111Le rapport d’enquête effectuée par l’ONG Global Witness et publié le 16 juin 2022 dernier, fait état de ce que la production du caoutchouc est la principale cause de déforestation en Afrique de l’Ouest et du Centre.

      En effet, d’après les analyses de cette organisation, les plantations industrielles de caoutchouc en Afrique de l’ouest et central sont liées à près de 520 km2 de déforestation depuis les années 2000. Les données de Global Witness suggèrent fortement que l’importation la plus importante de l’UE en provenance d’Afrique occidentale et centrale en termes de destruction de la forêt tropicale est le caoutchouc naturel.

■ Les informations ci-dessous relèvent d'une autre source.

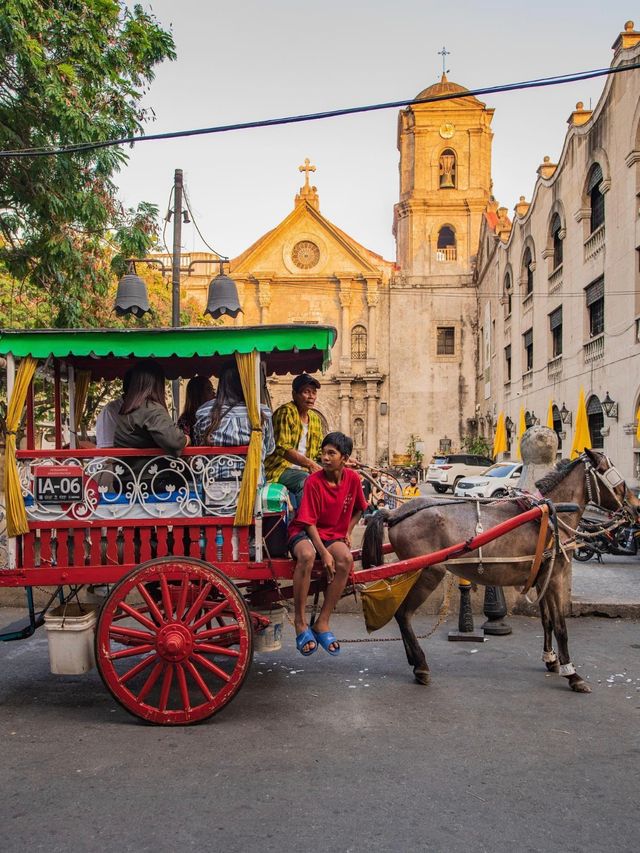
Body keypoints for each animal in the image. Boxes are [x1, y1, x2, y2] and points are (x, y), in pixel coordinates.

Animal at [362, 446, 636, 692]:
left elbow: (546, 621)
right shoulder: (555, 578)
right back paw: (420, 665)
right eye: (609, 473)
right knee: (403, 614)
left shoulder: (543, 577)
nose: (635, 506)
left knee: (402, 614)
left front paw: (551, 659)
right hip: (429, 571)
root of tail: (395, 512)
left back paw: (414, 660)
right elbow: (561, 626)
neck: (551, 513)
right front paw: (572, 674)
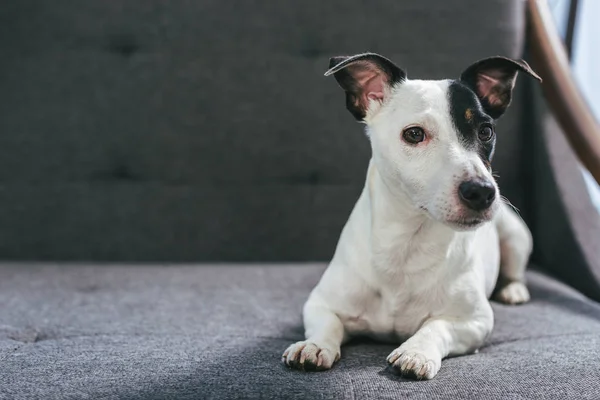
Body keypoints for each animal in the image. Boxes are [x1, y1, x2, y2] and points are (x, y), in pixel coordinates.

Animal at [284, 52, 540, 378]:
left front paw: (416, 351)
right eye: (414, 134)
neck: (407, 243)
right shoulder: (319, 303)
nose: (482, 191)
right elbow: (327, 323)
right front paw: (315, 345)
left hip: (515, 234)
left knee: (515, 268)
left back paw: (513, 289)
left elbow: (437, 326)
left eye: (486, 131)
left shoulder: (475, 321)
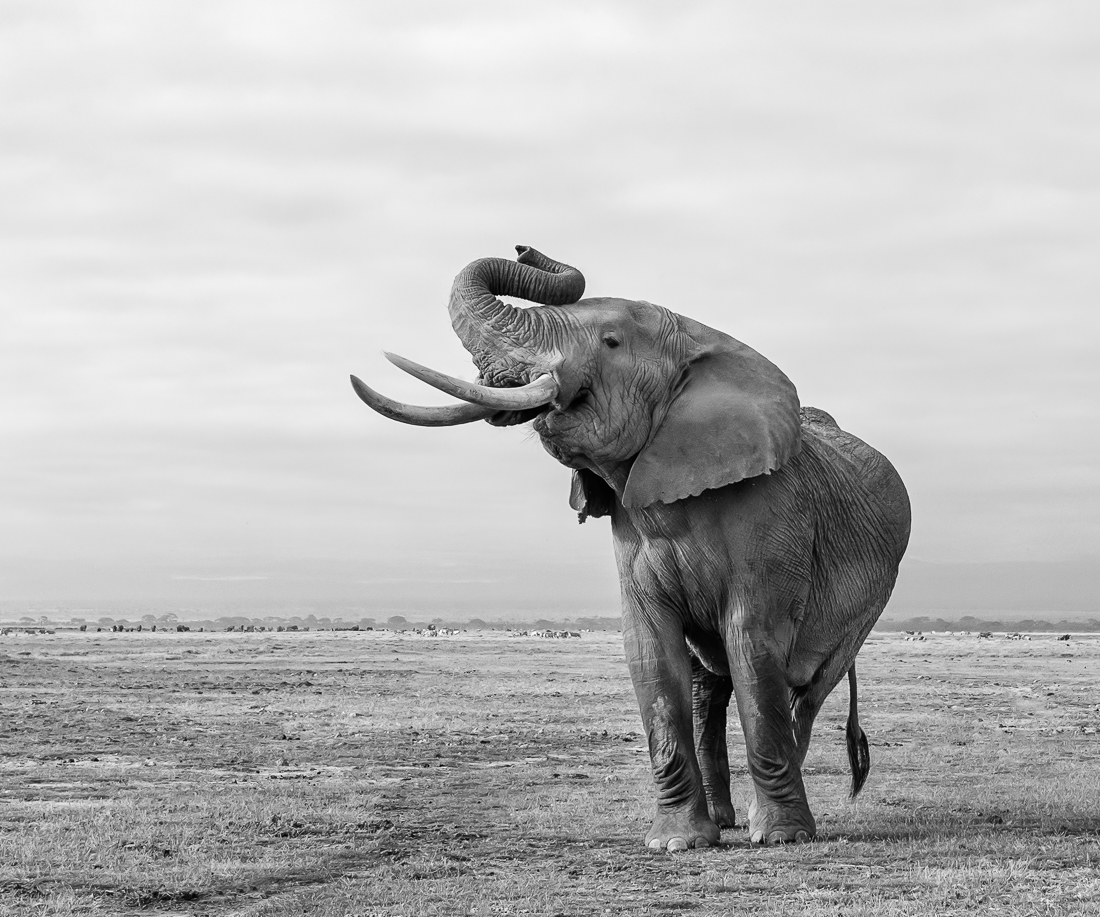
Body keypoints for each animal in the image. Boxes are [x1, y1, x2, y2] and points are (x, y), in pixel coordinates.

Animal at [351, 246, 911, 850]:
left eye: (611, 342)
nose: (526, 248)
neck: (700, 338)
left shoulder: (772, 520)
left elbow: (753, 646)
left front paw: (780, 838)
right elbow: (651, 654)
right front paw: (677, 843)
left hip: (869, 602)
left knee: (805, 690)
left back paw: (769, 821)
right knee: (707, 686)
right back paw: (723, 821)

              Selon les résultats de l’enquête de l’ONG Global Witness, les communautés forestières de la région sont confrontées à une pression croissante sur leurs terres et leurs moyens de subsistance en raison des plantations de caoutchouc, dont certaines auraient été établies sans leur consentement, occasionnant ainsi des manifestations. Les communautés riveraines se plaignent du manque d’eau potable, de la perte de terres agricoles et de terrains de chasse.

             En fait d’après le rapport de cette ONG, l’impact du caoutchouc va bien au-delà de la destruction des forêts. Les militants de la région affirment que l’intensification de la concurrence pour les terres tirées par le caoutchouc, entre autres produits de base, entraîne une augmentation de la pauvreté et de l’insécurité pour les communautés qui perdent l’accès aux terres sur lesquelles cultiver ou chasser.

                  A ce propos, Samuel Nguiffo, a déclaré : « Si vous regardez la demande mondiale de terres en Afrique, la moitié de celle-ci provient du caoutchouc et de l’huile de palme ». Plus encore, celui-ci a indiqué que : « Les terres utilisées par les entreprises pour planter l’hévéas sont des terres perdues par les communautés ».

                  D’après ce documentaire, l’un des projets de caoutchouc les plus controversés d’Afrique est Sud Cameroun-Hévéa qui a favorisé le défrichage de plus de 10 000 hectares de forêt entre 2011 et 2018. Des habitants ont expliqué à un membre de l’ONG Global Witness comment l’arrivée de la plantation Sudcam avait rendu leur survie plus difficile. Les membres des groupes autochtones « pygmées » Baka, qui vivent en grande partie de la chasse et de la cueillette, ont été particulièrement touchés.

                Dans ce rapport, Joseph, un Baka habitant le village de Bitye, raconte : « Avant Sudcam, dans la forêt, nous avons tendu nos pièges de chasse. Si j’avais besoin d’écorce pour me soigner, j’irais juste derrière ma hutte ». Pour continuer il déclare : « Aujourd’hui, nos femmes ne peuvent plus aller pêcher ni cueillir des fruits… J’avais des cacaoyers que j’ai plantés quand nous vivions dans la brousse. Ceux-ci sont abandonnés parce qu’il nous est interdit d’aller à cet endroit maintenant ».

              D’après ce documentaire, les Baka disent qu’ils n’ont pas été consultés ni leur consentement demandé lorsque les planteurs sont arrivés. Victor, un autre voisin de Bitye, raconte comment ils ont été contraints de quitter la forêt. « Ils sont arrivés un matin et nous ont trouvés dans notre camp », a-t-il dit. « Ils ont dit que nous devions partir », car « Sudcam avait déjà pris cette forêt. Nous avons tout abandonné et sommes partis. Nous n’avons jamais été relogés ».

             La perte de terres sur lesquelles cultiver, chasser et pêcher a commencé à créer des conflits au sein des communautés selon les villageois. Jean-Paul, un chef du village de Ndjikoum nous a dit : « La bataille pour la terre est lancée », « Les gens se disputent les bouts de terre qui nous restent ».

            Pour conclure son rapport d’enquête, l’ONG Global Witness a indiqué que, « Jusqu’à ce que les plans législatifs actuels sur la déforestation soient mis à jour pour inclure le caoutchouc, les consommateurs de l’UE et du Royaume-Uni continueront d’alimenter involontairement la destruction de certaines des forêts les plus critiques du monde pour le climat ». Car, « En omettant le caoutchouc, les efforts législatifs actuels ne parviennent pas à enrayer l’un des impacts les plus dévastateurs de l’Europe sur les forêts du monde. Il n’est pas trop tard pour changer de cap ».